Publié le 29 mai 2013 par Swann

Tu as été à la Fnac récemment ? Ça ne t’a donc pas échappé, les vinyles ont retrouvé leurs places dans les rayons. Des vieux, des tout récents, des 33T, des 45 aussi. Bref, les grandes enseignes ont compris que le microsillon n’a pas dit son dernier mot… Enquête. (à lire aussi sur FameUs Mag).

Dans les bacs à vinyles des magasins, Elvis Presley, Motörhead et Bob Dylan font le bonheur des diggers. Non, nous ne sommes pas aux rayons loisirs d’un Mammouth en 1986 mais dans les allées de la Fnac en 2013. La preuve ? On y trouve aussi des 33T de Lana Del Rey, C2C ou encore Granville. Aujourd’hui, le vinyle revient en force et à part une poignée de fétichistes de la galette noire, pas grand monde ne l’avait vu venir. Une anecdote : en 2010, un stagiaire dans une grande enseigne de l’Oregon commande par erreur une centaine d’albums classiques rock en vinyle. Le magasin se retrouve avec plusieurs cartons mais, au lieu de les renvoyer, il organise une grosse opération spéciale vinyle. Le stock s’écoule en moins d’une journée. « On assiste à un fort regain d’intérêt pour le vinyle. Sur les cinq dernières années, les ventes ont augmenté de manière exponentielle, non seulement aux Etats-Unis, mais aussi au Royaume-Uni et en France », constate JD Beauvallet, rédacteur en chef des Inrockuptibles. On note ainsi une hausse de 20 % en France en 2012 alors que les ventes d’albums cds, elles, ont continué de s’effondrer (-14%). Mais pourquoi diable ce vinyle à qui on promettait une mort certaine il y a vingt ans suscite à nouveau l’intérêt, non seulement des collectionneurs mais également des jeunes générations ?
Retour vers le passé, en 1982 précisément. Sony et Philips lancent le Compact Disc, un disque optique sur lequel on peut stocker des données numériques. Plus petit, plus pratique, son plus lisse (presque clinique), et beaucoup moins cher. Il est censé gommer tous les défauts que pouvait avoir un disque vinyle (encombrant et grésillant). Le CD inonde rapidement les magasins de distribution, les usines de pressage de vinyles ferment les une après les autres. Les disquaires indépendants disparaissent tandis que les grandes chaînes repensent leurs espaces de façon à adapter leur mobilier aux cds. « Les bacs de vinyles ont été définitivement retirés des Fnac en 1992, plus aucun groupe et ou label ne pressait des albums en vinyle », explique Joe Hume, journaliste et animateur sur OÜI FM. A partir des années 2000, le téléchargement, qu’il soit légal ou non, change le rapport que les amateurs entretiennent avec la musique. Plus besoin de se déplacer pour trouver un album ou un titre. Tout est à disposition en un clic. « Les bibliothèques d’albums ont été remplacées par des bibliothèques de sons, des fichiers, des 0 et des 1 », ajoute l’animateur. Entre un album en fichier zippé pour presque rien (voire rien du tout) et un disque au boîtier de plastique interchangeable à 20 euros, le choix est vite fait. « Avec le MP3, on n’a plus besoin des cds puisqu’on a tout en ligne et surtout on a le plus important : le son…Si on veut des informations supplémentaires, il suffit d’aller les chercher sur Internet », déclare Vincent Palmer de Rock&Folk. Pour contrer le phénomène du téléchargement sur Internet, les majors du disque mettent en place des stratégies de ventes agressives pour baisser le prix du cd. Vingt euros la première semaine, puis quinze, puis neuf… « On a tellement dévalué l’objet cd qu’il n’avait plus aucune valeur », estime David Godevais président du Club Action des Labels Indépendants Français.
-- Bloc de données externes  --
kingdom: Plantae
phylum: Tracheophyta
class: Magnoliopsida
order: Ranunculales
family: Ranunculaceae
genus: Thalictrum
Parallèlement, dans une industrie musicale bouleversée, le vinyle continue de survivre grâce à des labels hyperspécialisés qui pressent encore des 33 et 45T. Pour Melik, gérant de la boutique Heartbeat Vinyl dans le 11ème arrondissement de Paris, le microsillon « n’a jamais disparu, il y en a toujours eu, mais en quantités très réduites. Il a été sauvé par des mouvances comme le reggae, le hip hop et l’électro ». Fin des années 1990, la « French Touch » et le boom des DJs remettent en selle le vinyle, même s’il est encore très difficile de trouver ces fameuses galettes noires.
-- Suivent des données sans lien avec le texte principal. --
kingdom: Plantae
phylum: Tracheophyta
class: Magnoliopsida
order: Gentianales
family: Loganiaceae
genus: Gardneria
Le cd était le premier pas vers la dématérialisation, le téléchargement l’a franchement accéléré. « C’est pratique, on stocke tout dans un disque dur qu’on peut transporter partout, mais finalement, qu’est ce qu’on possède pour de vrai ? » s’interroge Melik. Une question que Bruce Willis s’est aussi posé. En septembre dernier, il envisageait d’attaquer Apple car il ne pouvait léguer sa bibliothèque iTunes à ses enfants. On ne peut pas transmettre ce qu’on ne touche pas. Logique. Pour JD Beauvallet, « cette ère du tout virtuel a forcé le retour vers l’objet. L’être humain a besoin de toucher, de posséder… Et pour un fan de musique, le vinyle reste et restera le support roi ». Une pochette en grand format, parfois véritable objet d’art, des liners-notes, un côté édition limitée, une odeur particulière. Morrissey a même parlé d’un doux parfum de banane au sujet des vinyles de Roxy Music. Joe Hume le décrit comme un objet sexy. Pour la rock critic Isabelle Chelley, c’est un artefact. Un mélomane décrira toujours sa collection de vinyle avec tendresse et amour, contrairement à ses cds. « Ils m’évoquent un sous-bok et me donnent envie de poser mes verres dessus », dédaigne la journaliste. Mais surtout, plus que l’objet, c’est le son qui est nettement supérieur à celui du disque numérique. Plus chaleureux, plus rond, plus de variations dans les notes, pas de saturation dans les aigües, et un format (vingt minutes par face) qui favorise une écoute attentive de la musique quand le cd ou le mp3 ne sert finalement que de fond sonore. Indéniablement, le vinyle a ses arguments pour séduire.
Des arguments que les anciennes générations connaissent bien, mais que les plus jeunes découvrent aujourd’hui. « Ce sont des gamins ayant grandi avec le digital qui vont aujourd’hui chez le disquaire », affirme Melik. Des garçons, mais aussi de plus en plus des filles s’intéressent désormais aux vinyles et non pas comme simples objets de déco. « Avant une fille dans une boutique de vinyle, c’était une curiosité, aujourd’hui, elles représentent la moitié de la clientèle. Et lorsqu’un phénomène touche aussi bien les femmes que les hommes, c’est que c’est un phénomène parti pour durer », explique Isabelle Chelley.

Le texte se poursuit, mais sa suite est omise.